Molly Harper is always fun. How to Date a Dragon is no different; it is the first of a new series set in a new place (fictional Mystic Bayou in Louisiana), and new characters.
Mostly, this story is about the romance, but there's also a nominal mystery (I say nominal because the murderer was obvious to me from the start). There's also a much more obvious relevance to today's societal ... let's call them challenges. Mystic Bayou is a small community where supernaturals and humans live together peacefully and cooperatively, and Jillian is the anthropologist sent to do a study of how they make it work. Not a stretch, really, to apply this to our current climate, though Harper doesn't go out of her way to make a point out of it. Really, it's mostly about a romance. With a dragon.
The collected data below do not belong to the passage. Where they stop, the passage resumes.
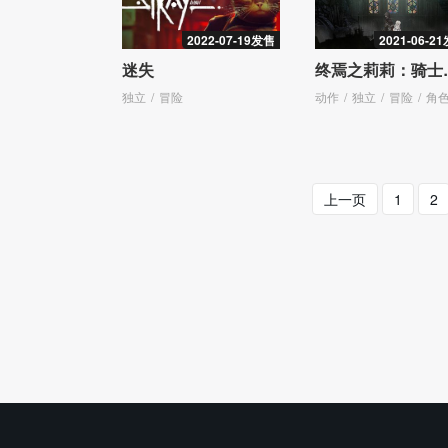
2022-07-19发售
2021-06-2
迷失
终焉之
独立
冒险
动作
独立
冒险
角色扮
上一页
1
2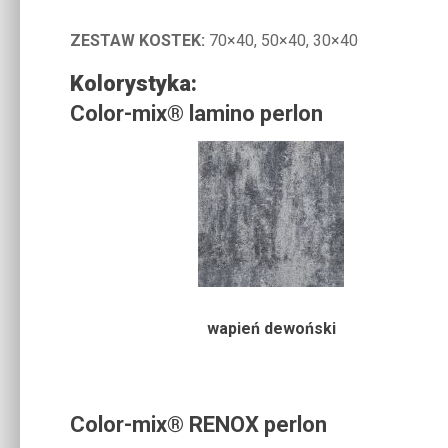
ZESTAW KOSTEK:
70×40, 50×40, 30×40
Kolorystyka:
Color-mix® lamino perlon
wapień dewoński
Color-mix® RENOX perlon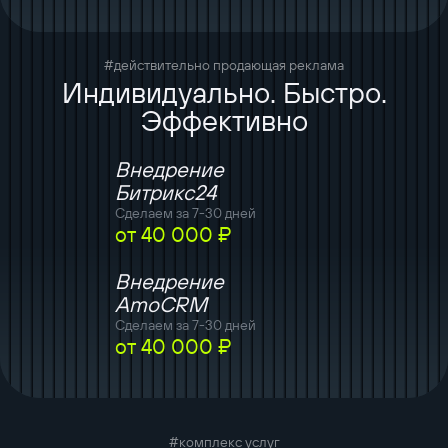
#действительно продающая реклама
Индивидуально. Быстро.
Эффективно
Внедрение
Битрикс24
Сделаем за 7-30 дней
от 40 000 ₽
Внедрение
AmoCRM
Сделаем за 7-30 дней
от 40 000 ₽
#комплекс услуг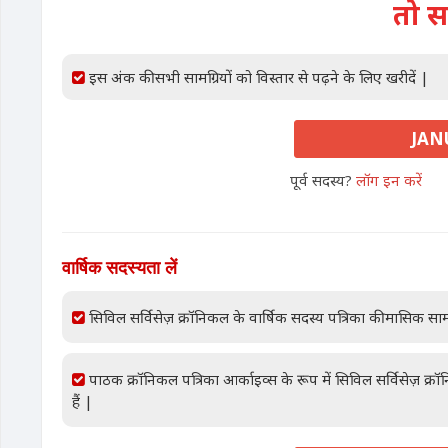
तो स
इस अंक की सभी सामग्रियों को विस्तार से पढ़ने के लिए खरीदें |
JANU
पूर्व सदस्य?
लॉग इन करें
वार्षिक सदस्यता लें
सिविल सर्विसेज़ क्रॉनिकल के वार्षिक सदस्य पत्रिका की मासिक साम
पाठक क्रॉनिकल पत्रिका आर्काइव्स के रूप में सिविल सर्विसेज़ क्
हैं |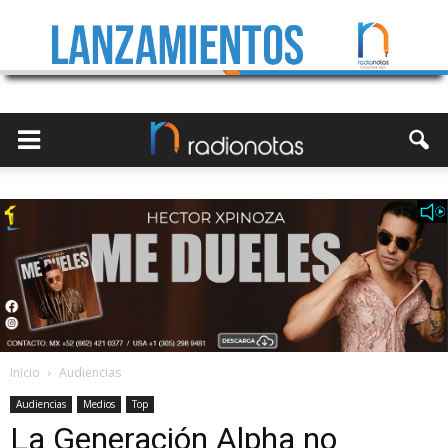
Inicio
Audiencias
Audiencias
Medios
Top
La Generación Alpha no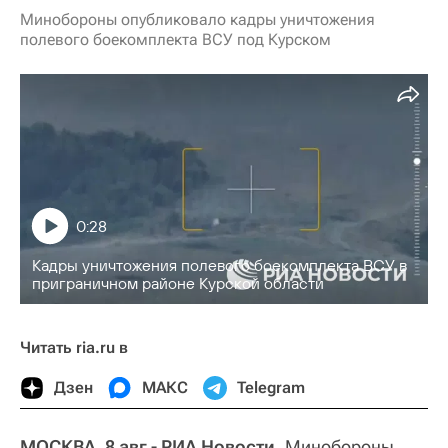
Минобороны опубликовало кадры уничтожения
полевого боекомплекта ВСУ под Курском
0:28
Кадры уничтожения полевого боекомплекта ВСУ в
приграничном районе Курской области
Читать ria.ru в
Дзен
МАКС
Telegram
МОСКВА, 8 авг - РИА Новости.
Минобороны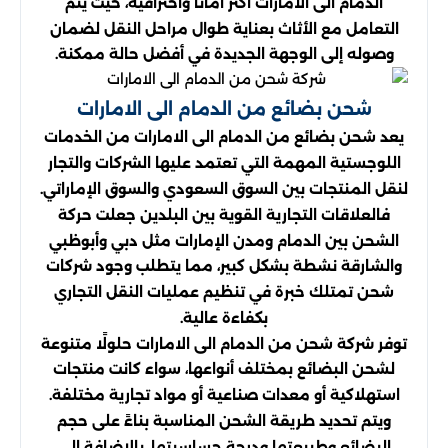
الدمام الى الامارات أكثر أمانًا واحترافية، حيث يتم
التعامل مع الأثاث بعناية طوال مراحل النقل لضمان
وصوله إلى الوجهة الجديدة في أفضل حالة ممكنة.
شحن بضائع من الدمام الى الامارات
يعد شحن بضائع من الدمام الى الامارات من الخدمات
اللوجستية المهمة التي تعتمد عليها الشركات والتجار
لنقل المنتجات بين السوق السعودي والسوق الإماراتي.
فالعلاقات التجارية القوية بين البلدين جعلت حركة
الشحن بين الدمام ومدن الإمارات مثل دبي وأبوظبي
والشارقة نشطة بشكل كبير، مما يتطلب وجود شركات
شحن تمتلك خبرة في تنظيم عمليات النقل التجاري
بكفاءة عالية.
توفر شركة شحن من الدمام الى الامارات حلولًا متنوعة
لشحن البضائع بمختلف أنواعها، سواء كانت منتجات
استهلاكية أو معدات صناعية أو مواد تجارية مختلفة.
ويتم تحديد طريقة الشحن المناسبة بناءً على حجم
البضائع وطبيعتها ودرجة حساسيتها، بالإضافة إلى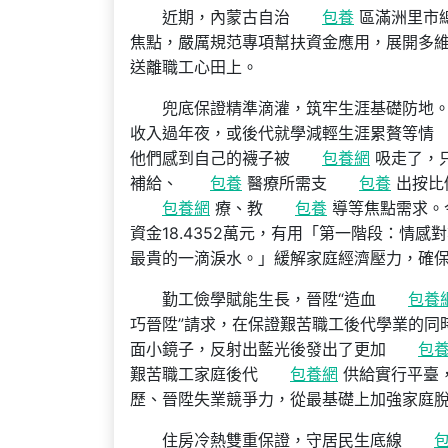
近期，內蒙古自治
包養
區滿洲里市總
焦點，嚴厲規范專項幫扶資金應用，展開多
送離職工心田上。
兜底保證精準滴灌，筑牢生涯基礎防地
收入過年夜，或後代就學減輕生涯累贅等情
他們感到自己的襪子被
包養網
吸走了，
補給、
包養
醫療所需支
包養
出按比
包養網
療、教
包養
導等焦點需求。
資金18.4352萬元，有用「第一階段：情
最貴的一滴淚水。」緩解家庭經濟壓力，確保
勤工儉學賦能生長，晉陞“造血
包養
巧晉陞”請求，在保證艱苦職工後代學業的同
面小鏡子，反射出藍光後發出了更加
包
艱苦職工家庭後代
包養網
供給實行平臺
歷、晉陞失業競爭力，從最基礎上加強家庭
住房冷熱雙重保證，守居民生底線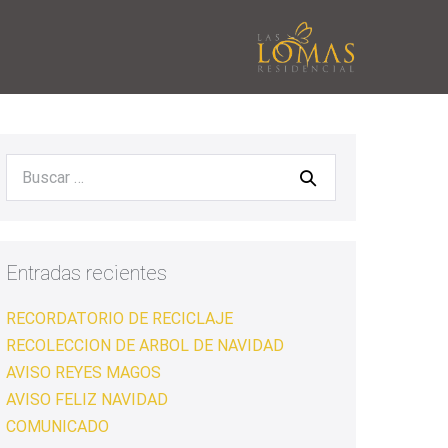
Entradas recientes
RECORDATORIO DE RECICLAJE
RECOLECCION DE ARBOL DE NAVIDAD
AVISO REYES MAGOS
AVISO FELIZ NAVIDAD
COMUNICADO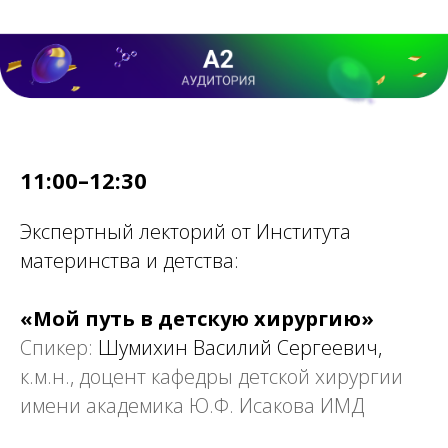
11:00–12:30
Экспертный лекторий от Института
материнства и детства:
«Мой путь в детскую хирургию»
Спикер:
Шумихин Василий Сергеевич,
к.м.н., доцент кафедры детской хирургии
имени академика Ю.Ф. Исакова ИМД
I usually enjoy the audio for Molly Harper's books (though I skip the sex scenes, because eew... I don't need someone reading a sex scene to me). I enjoyed this one too, but Audible decided to not only use Amanda Ronconi, Harper's usual - and excellent - narrator, but Jonathan Davis; Harper wrote How to Date Your Dragon with alternating POVs, and Davis does Bael's chapters. He does a credible job, and I know this sounds like a good idea in concept, but the problem I had was that both narrators are narrating the same characters. Davis tries to keep the spirit of Ronconi's interpretation, but his voice is, of course, not hers, and I found the disparity between the same character's voice between chapters jarring. I'd have preferred Ronconi doing the whole thing. But that's just me.
There's a second book out, with the same setting but different MCs, and I'll definitely be checking it out sooner rather than later.